また、本発明においては、血液の血漿ライクが組成のターゲットの成分の濃度、例えば、血漿血糖値を直に得ることも可能となる。さらに、血漿ライクなCARSスペクトル51bと、RBCライクなCARSスペクトル51cが現れる頻度から、ヘマトクリット値を求めることも可能となる。In addition, in the present invention, it is possible to directly obtain the concentration of a target component of the plasma-like composition of blood, for example, the plasma glucose level. Furthermore, it is also possible to obtain the hematocrit value from the frequency of appearance of the plasma-like CARS spectrum 51b and the RBC-like CARS spectrum 51c.

このような処理は、複数のCARSスペクトルから血漿ライクまたはRBCライクの参照スペクトルを選択して、血漿ライクまたはRBCライクのスペクトルに含まれるグルコースなどの測定対象の成分を反映した情報から測定対象の濃度を導くように学習した学習モデル(AI(1))21aを用いて行ってもよい。Such processing may be performed using a learning model (AI(1)) 21a that is trained to select a plasma-like or RBC-like reference spectrum from multiple CARS spectra and derive the concentration of the target substance from information reflecting the components of the target substance, such as glucose, contained in the plasma-like or RBC-like spectrum.

解析の基準となる体液中の主な構成成分をそれぞれ反映した参照スペクトル、例えば、RBCスペクトル53a、Plasmaスペクトル(血漿スペクトル)53bは、予め与えられていてもよいが、個人の特性をさらに反映できるように、システム30において、時系列で得られる複数のCARSスペクトル51の中の、一部のスペクトル成分の類似性(相関)の高い複数のスペクトルのグループ55aおよび55bから複数の参照スペクトル、例えば、血漿成分を示すPlasmaスペクトル53b、血球成分を示すRBCスペクトル53aを自己学習により取得するモジュール(AI(2))22aを設けてもよい。Reference spectra reflecting the main components in the body fluid that serve as the basis for analysis, for example, an RBC spectrum 53a and a plasma spectrum 53b, may be given in advance.

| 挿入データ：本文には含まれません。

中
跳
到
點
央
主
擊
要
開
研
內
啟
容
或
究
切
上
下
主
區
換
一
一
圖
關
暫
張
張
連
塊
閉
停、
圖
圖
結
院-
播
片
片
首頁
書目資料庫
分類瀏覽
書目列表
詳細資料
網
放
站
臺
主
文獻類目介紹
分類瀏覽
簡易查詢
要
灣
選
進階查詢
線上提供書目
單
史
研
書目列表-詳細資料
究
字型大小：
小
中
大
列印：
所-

However, in order to further reflect the characteristics of an individual, the system 30 may be provided with a module (AI(2)) 22a that acquires, by self-learning, a plurality of reference spectra, for example, a plasma spectrum 53b indicating a plasma component and an RBC spectrum 53a indicating a blood cell component, from a plurality of spectrum groups 55a and 55b having high similarity (correlation) between some spectral components among a plurality of CARS spectra 51 obtained in time series.

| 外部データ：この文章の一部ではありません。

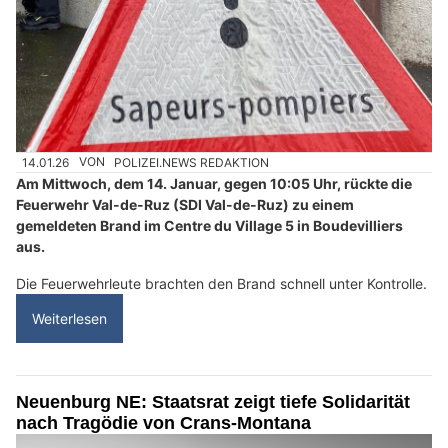
14.01.26
VON
POLIZEI.NEWS REDAKTION
Am Mittwoch, dem 14. Januar, gegen 10:05 Uhr, rückte die
Feuerwehr Val-de-Ruz (SDI Val-de-Ruz) zu einem
gemeldeten Brand im Centre du Village 5 in Boudevilliers
aus.
Die Feuerwehrleute brachten den Brand schnell unter Kontrolle.
Weiterlesen
Neuenburg NE: Staatsrat zeigt tiefe Solidarität
nach Tragödie von Crans-Montana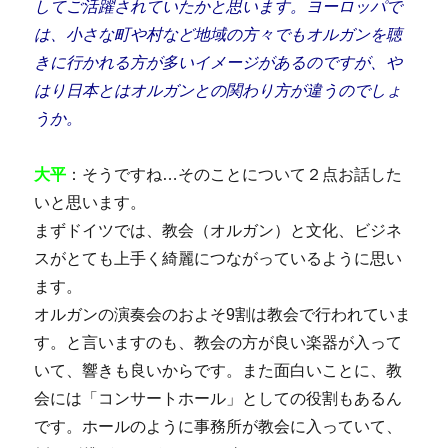
してご活躍されていたかと思います。
ヨーロッパで
は、小さな町や村など地域の方々でもオルガンを聴
きに行かれる方が多いイメージがあるのですが、や
はり日本とはオルガンとの関わり方が違うのでしょ
うか。
大平
：そうですね…そのことについて２点お話した
いと思います。
まずドイツでは、教会（オルガン）と文化、ビジネ
スがとても上手く綺麗につながっているように思い
ます。
オルガンの演奏会のおよそ9割は教会で行われていま
す。と言いますのも、教会の方が良い楽器が入って
いて、響きも良いからです。また面白いことに、教
会には「コンサートホール」としての役割もあるん
です。ホールのように事務所が教会に入っていて、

なお、上記においては、体液の典型的な例として血管を流れる血液を例に説明しているが、体液はリンパ管を流れるリンパ液などの他の体液に含まれる成分であっても同様に測定できる。主たる構成成分は、血漿成分、赤血球に限らず、他の血球成分、例えば、白血球および/または血小板を含んでいてもよい。また、濃度を測定するターゲットとなる成分はグルコースに限らず、ヘモグロビンA1c、クレアチニンおよびアルブミンの少なくともいずれかを含んでもよく、血液などの体液の検査対象となるいずれかの成分を含んでいてもよい。体液に含まれる成分が反映されたスペクトルを取得する好適な方法の1つは、散乱スペクトルを取得するラマン散乱を用いることであり、CARSに限らず、誘導ラマン散乱(SRS、Stimulated Raman Scattering)、表面増強ラマン散乱(SERS、Surface Enhanced Raman Scattering)などの他の公知の方法を用いて取得されたスペクトルであってもよい。また、IR吸収スペクトルなどの吸収スペクトルを取得する方法を採用してもよい。In the above, blood flowing through blood vessels is described as a typical example of a body fluid, but components contained in other body fluids such as lymph flowing through lymphatic vessels can be measured in the same manner. The main components are not limited to plasma components and red blood cells, but may also include other blood cell components, for example, white blood cells and/or platelets. Furthermore, the target component for measuring the concentration is not limited to glucose, but may include at least one of hemoglobin A1c, creatinine, and albumin, and may include any component that is the subject of testing of body fluids such as blood. One of the preferred methods for acquiring a spectrum reflecting the components contained in the body fluid is to use Raman scattering to acquire a scattering spectrum, which is not limited to CARS, and may be a spectrum acquired using other known methods such as stimulated Raman scattering (SRS) and surface enhanced Raman scattering (SERS). Furthermore, a method for acquiring an absorption spectrum such as an IR absorption spectrum may be adopted.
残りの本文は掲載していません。